◆ Supplied passage ◆

━━━━━━

While attending New York University School of Law, Ponder served as editor-in-chief of the NYU Review of Law and Social Change. Ponder was the first African American to manage an NYU law review. After working for three decades as a lawyer, specializing in bankruptcy, real estate and employment law, Ponder reconnected with his art. In the summer of 2019, Ponder served an Artist Residency in Kigamboni, Tanzania, studying under notable feminist Makonde sculptor Mwandale “Big Mama” Mwanyekwa[14].

In 2020, he founded Art Against Racism and, in collaboration with artist and writer Judith Brodsky and Rutgers University, presented the multimedia virtual exhibition and live-streamed show, Memorial Monument, Movement in recognition of the art created in response to the extrajudicial killings of Blacks, such as Brianna Taylor, George Floyd and Ahmaud Arbery, during the pandemic. [15] He curates several exhibitions, such as Manifesting Beloved Community at the West Windsor Arts Council in West Windsor, New Jersey.

Ponder is married to non-profit executive Michele Tuck-Ponder [16]. She is also the former Mayor of Princeton Township. The couple has two children. One of them, Jamaica Ponder, is a former journalist at CBS News Chicago and the founder of Ponder Creative Consulting, a social media and film production company. Their son, William Ponder, is a student at Howard University.

Artistic work[13]

Ponder’s artwork is a complex meditation about systemic racism and American culture. [17] He explores the importance of labels, icons, history and language, such as his proclaimed work “The Rise and Fall of the N-word,” in which he featured 33 - 37 multimedia and acrylic paintings, mostly done by Ponder himself, accompanied by some commissioned work, including a series of “N-Word Logos.” His exhibition was called “an exquisite, grotesque, moving case for reparations”. One of the paintings in it, “Strange Fruit: High Tech Lynching or Suicide?” which features cut-outs of Michael Jackson, O.J. Simpson, and Clarence Thomas hanging from a tree branch with televisions as their heads, with the body of a lynched man hanging from the opposite branch, caused controversy. Ponder’s daughter, Jamaica, submitted a photo of her and her friends for her high school’s yearbook with the aforementioned painting in the background as well as a piece by Rhinold called “N-Rich”[18][19]. Though they were partially covered by one of her friends, she was suspended for a day, leading to students protesting the punishment which many felt was in retaliation for her international recognition as an highly publicized upstander against antisemitism associated with her high school classmates.

━━━━━━

Dataset entries:
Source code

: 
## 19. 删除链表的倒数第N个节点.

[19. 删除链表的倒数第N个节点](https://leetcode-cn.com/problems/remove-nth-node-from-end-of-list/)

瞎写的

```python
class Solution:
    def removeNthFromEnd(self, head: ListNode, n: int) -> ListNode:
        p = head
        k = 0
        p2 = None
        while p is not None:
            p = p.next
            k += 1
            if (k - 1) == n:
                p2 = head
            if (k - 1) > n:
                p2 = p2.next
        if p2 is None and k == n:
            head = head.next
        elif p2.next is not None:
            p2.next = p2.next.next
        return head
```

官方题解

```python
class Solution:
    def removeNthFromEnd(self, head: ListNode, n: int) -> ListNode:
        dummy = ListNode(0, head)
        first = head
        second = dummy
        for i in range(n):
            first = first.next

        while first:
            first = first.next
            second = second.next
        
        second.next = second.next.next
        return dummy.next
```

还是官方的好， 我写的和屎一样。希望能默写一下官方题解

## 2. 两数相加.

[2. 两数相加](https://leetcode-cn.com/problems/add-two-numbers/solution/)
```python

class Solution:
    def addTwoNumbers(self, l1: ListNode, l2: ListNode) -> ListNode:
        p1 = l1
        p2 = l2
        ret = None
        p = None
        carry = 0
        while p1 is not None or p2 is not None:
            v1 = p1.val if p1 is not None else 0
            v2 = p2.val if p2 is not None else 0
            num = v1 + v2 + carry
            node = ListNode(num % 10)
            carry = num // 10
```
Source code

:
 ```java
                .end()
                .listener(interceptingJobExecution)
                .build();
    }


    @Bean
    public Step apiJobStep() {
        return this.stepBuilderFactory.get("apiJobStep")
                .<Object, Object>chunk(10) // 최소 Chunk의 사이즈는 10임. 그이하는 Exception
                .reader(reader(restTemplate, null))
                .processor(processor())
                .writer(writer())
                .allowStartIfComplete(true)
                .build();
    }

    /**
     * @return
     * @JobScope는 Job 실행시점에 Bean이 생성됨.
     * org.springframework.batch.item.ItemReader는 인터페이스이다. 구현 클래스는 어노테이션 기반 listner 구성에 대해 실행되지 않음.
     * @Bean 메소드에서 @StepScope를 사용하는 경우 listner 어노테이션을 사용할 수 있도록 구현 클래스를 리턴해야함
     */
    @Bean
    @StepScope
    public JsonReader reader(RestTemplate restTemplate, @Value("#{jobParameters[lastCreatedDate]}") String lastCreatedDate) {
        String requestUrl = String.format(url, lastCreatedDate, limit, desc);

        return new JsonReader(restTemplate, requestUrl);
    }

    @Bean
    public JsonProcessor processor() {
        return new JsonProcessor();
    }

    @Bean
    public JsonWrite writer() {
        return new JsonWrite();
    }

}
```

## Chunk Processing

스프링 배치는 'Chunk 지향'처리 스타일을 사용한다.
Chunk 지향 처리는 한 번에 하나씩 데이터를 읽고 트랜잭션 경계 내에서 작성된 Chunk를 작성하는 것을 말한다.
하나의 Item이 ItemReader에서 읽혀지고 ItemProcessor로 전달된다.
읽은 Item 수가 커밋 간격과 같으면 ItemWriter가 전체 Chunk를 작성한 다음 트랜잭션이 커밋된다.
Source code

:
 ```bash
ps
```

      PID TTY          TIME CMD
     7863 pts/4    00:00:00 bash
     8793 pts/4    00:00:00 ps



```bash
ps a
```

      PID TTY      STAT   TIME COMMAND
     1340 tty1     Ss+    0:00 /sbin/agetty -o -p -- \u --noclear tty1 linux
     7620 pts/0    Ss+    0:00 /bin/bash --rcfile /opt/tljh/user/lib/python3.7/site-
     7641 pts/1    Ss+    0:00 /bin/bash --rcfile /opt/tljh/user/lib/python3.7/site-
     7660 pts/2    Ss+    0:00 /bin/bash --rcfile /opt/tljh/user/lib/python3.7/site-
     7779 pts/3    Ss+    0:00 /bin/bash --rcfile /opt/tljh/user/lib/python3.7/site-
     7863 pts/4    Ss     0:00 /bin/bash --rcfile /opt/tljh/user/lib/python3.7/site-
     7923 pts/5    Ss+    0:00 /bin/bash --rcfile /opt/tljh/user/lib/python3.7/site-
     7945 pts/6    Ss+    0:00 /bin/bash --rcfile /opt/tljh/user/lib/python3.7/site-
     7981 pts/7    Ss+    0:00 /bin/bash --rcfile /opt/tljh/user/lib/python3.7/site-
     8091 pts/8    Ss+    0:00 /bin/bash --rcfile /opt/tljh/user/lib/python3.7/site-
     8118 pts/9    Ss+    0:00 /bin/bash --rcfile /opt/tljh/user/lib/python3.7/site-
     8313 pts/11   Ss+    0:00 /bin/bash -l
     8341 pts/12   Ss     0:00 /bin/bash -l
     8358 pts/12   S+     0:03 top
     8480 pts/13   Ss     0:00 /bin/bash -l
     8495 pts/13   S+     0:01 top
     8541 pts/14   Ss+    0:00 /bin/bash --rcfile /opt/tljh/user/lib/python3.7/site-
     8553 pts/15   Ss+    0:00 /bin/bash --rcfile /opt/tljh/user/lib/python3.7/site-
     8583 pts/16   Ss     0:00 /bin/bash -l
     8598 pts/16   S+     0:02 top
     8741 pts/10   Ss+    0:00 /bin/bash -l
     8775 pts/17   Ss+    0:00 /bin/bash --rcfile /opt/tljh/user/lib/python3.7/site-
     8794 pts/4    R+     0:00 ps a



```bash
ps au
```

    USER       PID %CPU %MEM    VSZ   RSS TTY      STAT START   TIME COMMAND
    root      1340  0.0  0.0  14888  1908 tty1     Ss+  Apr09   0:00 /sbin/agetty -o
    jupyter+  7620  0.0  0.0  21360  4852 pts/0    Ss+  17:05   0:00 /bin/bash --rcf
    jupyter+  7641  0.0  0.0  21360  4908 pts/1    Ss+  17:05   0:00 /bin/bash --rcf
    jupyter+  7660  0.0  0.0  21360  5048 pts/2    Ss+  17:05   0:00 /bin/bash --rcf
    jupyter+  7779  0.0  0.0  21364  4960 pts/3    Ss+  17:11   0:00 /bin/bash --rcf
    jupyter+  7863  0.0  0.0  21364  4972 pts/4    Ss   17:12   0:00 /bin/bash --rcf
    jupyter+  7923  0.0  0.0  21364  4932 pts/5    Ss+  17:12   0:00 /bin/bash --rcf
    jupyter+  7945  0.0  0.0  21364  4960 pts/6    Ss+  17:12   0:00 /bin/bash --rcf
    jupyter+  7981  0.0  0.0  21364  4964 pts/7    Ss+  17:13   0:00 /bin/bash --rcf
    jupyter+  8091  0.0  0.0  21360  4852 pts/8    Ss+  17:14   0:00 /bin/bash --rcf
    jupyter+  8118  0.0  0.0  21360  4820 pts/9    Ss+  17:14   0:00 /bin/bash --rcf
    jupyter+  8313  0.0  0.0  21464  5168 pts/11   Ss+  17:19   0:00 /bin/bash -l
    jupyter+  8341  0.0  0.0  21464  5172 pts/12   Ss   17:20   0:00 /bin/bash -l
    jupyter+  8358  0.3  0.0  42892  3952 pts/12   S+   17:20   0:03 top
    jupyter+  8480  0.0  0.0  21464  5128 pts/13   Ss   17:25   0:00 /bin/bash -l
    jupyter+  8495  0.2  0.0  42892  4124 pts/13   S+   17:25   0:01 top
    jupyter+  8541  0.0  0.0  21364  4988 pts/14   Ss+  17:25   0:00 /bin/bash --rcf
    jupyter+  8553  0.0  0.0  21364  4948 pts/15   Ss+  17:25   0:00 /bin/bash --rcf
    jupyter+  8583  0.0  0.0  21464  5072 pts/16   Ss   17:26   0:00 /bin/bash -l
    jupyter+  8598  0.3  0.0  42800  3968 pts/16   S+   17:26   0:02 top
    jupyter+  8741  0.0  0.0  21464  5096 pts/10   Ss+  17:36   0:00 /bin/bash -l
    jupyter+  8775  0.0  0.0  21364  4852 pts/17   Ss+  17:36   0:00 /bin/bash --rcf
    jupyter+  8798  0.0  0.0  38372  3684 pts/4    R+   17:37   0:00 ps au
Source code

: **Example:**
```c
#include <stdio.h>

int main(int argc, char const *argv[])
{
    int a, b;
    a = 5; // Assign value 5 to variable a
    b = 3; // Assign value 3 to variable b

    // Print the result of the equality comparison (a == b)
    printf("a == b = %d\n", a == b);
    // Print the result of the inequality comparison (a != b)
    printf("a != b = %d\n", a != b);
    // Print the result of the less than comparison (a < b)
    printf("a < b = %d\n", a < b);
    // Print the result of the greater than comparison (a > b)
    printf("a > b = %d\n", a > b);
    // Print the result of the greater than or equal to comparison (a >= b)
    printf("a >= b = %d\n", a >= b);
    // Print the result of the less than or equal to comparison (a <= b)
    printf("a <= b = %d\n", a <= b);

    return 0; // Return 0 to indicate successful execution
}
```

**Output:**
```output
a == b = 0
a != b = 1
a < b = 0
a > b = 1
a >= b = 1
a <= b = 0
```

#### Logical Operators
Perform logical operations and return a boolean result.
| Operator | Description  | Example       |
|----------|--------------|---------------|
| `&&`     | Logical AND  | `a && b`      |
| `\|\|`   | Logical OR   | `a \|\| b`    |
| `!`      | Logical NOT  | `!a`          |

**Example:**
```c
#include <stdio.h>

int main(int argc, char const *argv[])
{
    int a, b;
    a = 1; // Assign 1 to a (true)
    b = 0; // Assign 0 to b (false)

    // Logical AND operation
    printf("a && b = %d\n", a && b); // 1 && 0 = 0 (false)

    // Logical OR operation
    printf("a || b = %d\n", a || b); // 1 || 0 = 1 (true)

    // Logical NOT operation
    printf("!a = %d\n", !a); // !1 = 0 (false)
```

━━━━━━

◆ Work order ◆
Rewrite the passage about Ponder starting with "In 2020, he" and going on through "Windsor, New Jersey.", replacing "curates" with "has curated".

◆ The answer ◆
In 2020, he founded Art Against Racism and, in collaboration with artist and writer Judith Brodsky and Rutgers University, presented the multimedia virtual exhibition and live-streamed show, Memorial Monument, Movement in recognition of the art created in response to the extrajudicial killings of Blacks, such as Brianna Taylor, George Floyd and Ahmaud Arbery, during the pandemic. [15] He has curated several exhibitions, such as Manifesting Beloved Community at the West Windsor Arts Council in West Windsor, New Jersey.